The US stock market's rally, which began on March 15th, continues. The S&P 500 index has recovered more than 10% during this period and reached 4610 points - the highest level since January 2022.
Stock indexes have shown steady growth over the past few days, supported by the improvement in market sentiment amid the first signs of progress in the latest round of peace talks between Ukraine and Russia, which ended on Tuesday in Turkey. Market participants were once again hopeful that the parties would find a diplomatic solution and tension would begin to de-escalate as the representative of the Russian delegation confirmed that talks were "constructive." Thanks to this news backdrop, the indices were able to win back most of their losses from the beginning of the year, despite the highest inflation in 40 years, new Covid-19 restrictions in China, and the first interest rate hike by the Federal Reserve System since 2018.

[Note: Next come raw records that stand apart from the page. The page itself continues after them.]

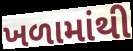
ખળામાંથી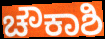
ಚೌಕಾಶಿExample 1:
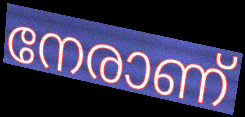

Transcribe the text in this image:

നേരാണ്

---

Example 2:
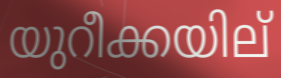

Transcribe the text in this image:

യുറീക്കയില്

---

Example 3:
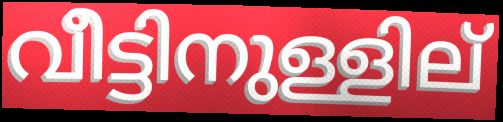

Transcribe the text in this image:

വീട്ടിനുള്ളില്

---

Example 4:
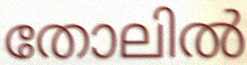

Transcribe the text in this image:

തോലിൽ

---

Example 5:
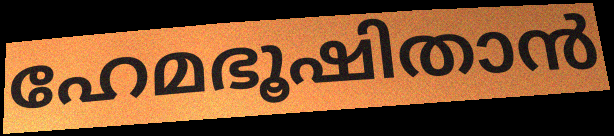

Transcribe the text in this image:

ഹേമഭൂഷിതാൻ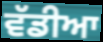
ਵੱਡੀਆ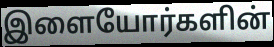
இளையோர்களின்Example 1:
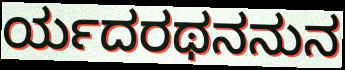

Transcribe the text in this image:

ರ್ಯದರಥನನುನ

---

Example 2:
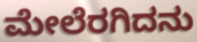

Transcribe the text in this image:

ಮೇಲೆರಗಿದನು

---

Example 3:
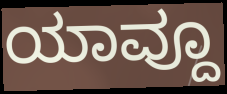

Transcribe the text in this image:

ಯಾವ್ದೂ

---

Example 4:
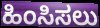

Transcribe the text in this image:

ಹಿಂಸಿಸಲು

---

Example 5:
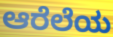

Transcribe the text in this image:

ಆರೆಲೆಯ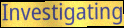
Investigating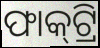
ଫାକ୍‍ଟ୍ରିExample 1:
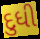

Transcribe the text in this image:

દુધી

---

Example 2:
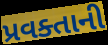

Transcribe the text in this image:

પ્રવક્તાની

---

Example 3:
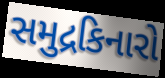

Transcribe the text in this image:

સમુદ્રકિનારો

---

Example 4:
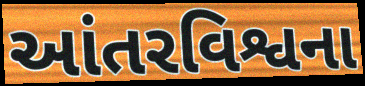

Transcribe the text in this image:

આંતરવિશ્વના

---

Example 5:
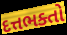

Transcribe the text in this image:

દત્તભક્તો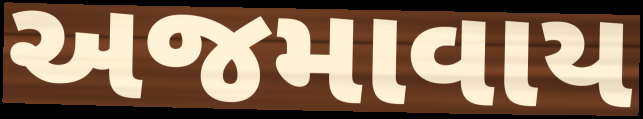
અજમાવાયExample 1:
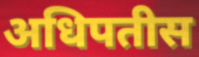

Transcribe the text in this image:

अधिपतीस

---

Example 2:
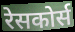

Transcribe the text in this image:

रेसकोर्स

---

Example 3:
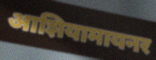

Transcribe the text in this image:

आशियामायनर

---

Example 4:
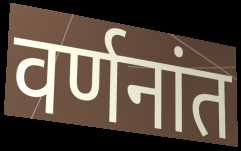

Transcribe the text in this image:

वर्णनांत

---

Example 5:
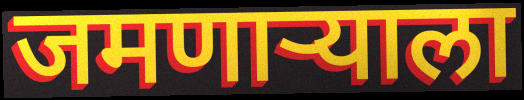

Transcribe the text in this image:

जमणाऱ्याला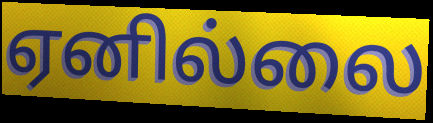
ஏனில்லை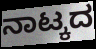
ನಾಟ್ಕದ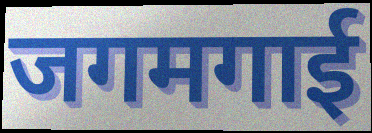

Most economists expect the Fed to hike interest rates aggressively this year to curb inflation, which keeps hitting multi-year highs. This time the US regulator may change its "routine" to raise its key rate in increments of 0.25% and lift its key rate to a target range of 0.5%. Some Fed officials have signaled that they fully support the idea of a more aggressive pace of monetary policy tightening. In addition to the rate adjustment, traders also expect the Fed to start shrinking its near $9 trillion balance sheet inflated during the pandemic. A $3 trillion reduction in the bond portfolio could have the same effect as a series of short-term interest rate hikes.
It is worth noting that the prospect of monetary policy tightening is hardly compatible with the long-term growth of the US stock market since rising rates alongside skyrocketing inflation will negatively affect corporate profits. We recommend considering this, especially if you expect the US stock market to hit fresh record highs. Also, one cannot ignore the current situation in the US Treasury market, which shows all signs of an impending recession. The yield on 10-year Treasury notes has already reached 2.40%, while the yield on 2-year bonds was up to 2.38%. An inverted yield curve occurs when longer-term bonds have a lower yield than short-term debt instruments, and it often indicates the beginning of a protracted economic downturn. With that said, further growth in the S&P 500 seems unlikely, so it's best to look for optimal selling levels. We recommend shorting the S&P 500 if the index drops below 4550 points.